_Texte de l'exercice:_

Ce livre à la couverture en carton brut, très développement durable, mérite la création d’une toute nouvelle catégorie : les OLNI, Objets Littéraires Non Identifiés.
Car « L’homme de profil même de face », à l’image de son titre sans rapport (ou si ?) avec son contenu, en est un, c’est indéniable. Il est constitué de très courtes parties, la plupart d’entre elles longues d’une page seulement, alternance de brèves nouvelles (non, ce n’est pas un pléonasme) et de listes.
Aaah, les listes ! Incroyables, improbables, comme celle intitulée « Possibilités de transformation pour le personnage de La Métamorphose, autre qu’insecte, mais qui auraient changé le sens du texte » (p. 109) - Métamorphose que l’on retrouve citée dans la liste des « Phrases d’accroche rédigées pour une campagne destinée à inciter à la lecture des classiques, qui n’ont finalement pas été retenues » (p. 140) : « Devenir un insecte géant peut profondément changer votre vie. »

_Entrées de données enregistrées:_
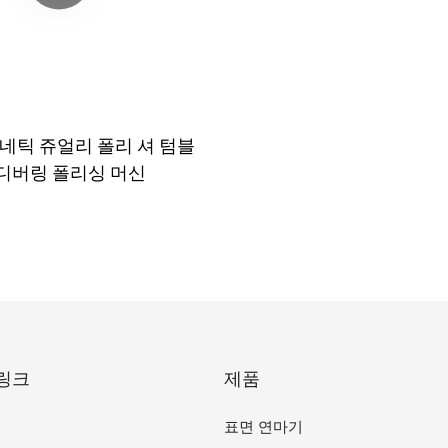
네틱 쥬얼리 폴리 셔 텀블
 디버링 폴리싱 머신
링크
제품
표면 연마기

_Consignes de l'exercice:_
A – D'après la critique, en quel matériau est faite la couverture du livre ?
B – Transcrivez la critique en commençant aux mots "Ce livre à la" et en vous arrêtant après les mots "Littéraires Non Identifiés.".
Les données ci-dessus proviennent d'une source distincte de la critique.

_Réponses détaillées:_
A – En carton brut.

B –
Ce livre à la couverture en carton brut, très développement durable, mérite la création d’une toute nouvelle catégorie : les OLNI, Objets Littéraires Non Identifiés.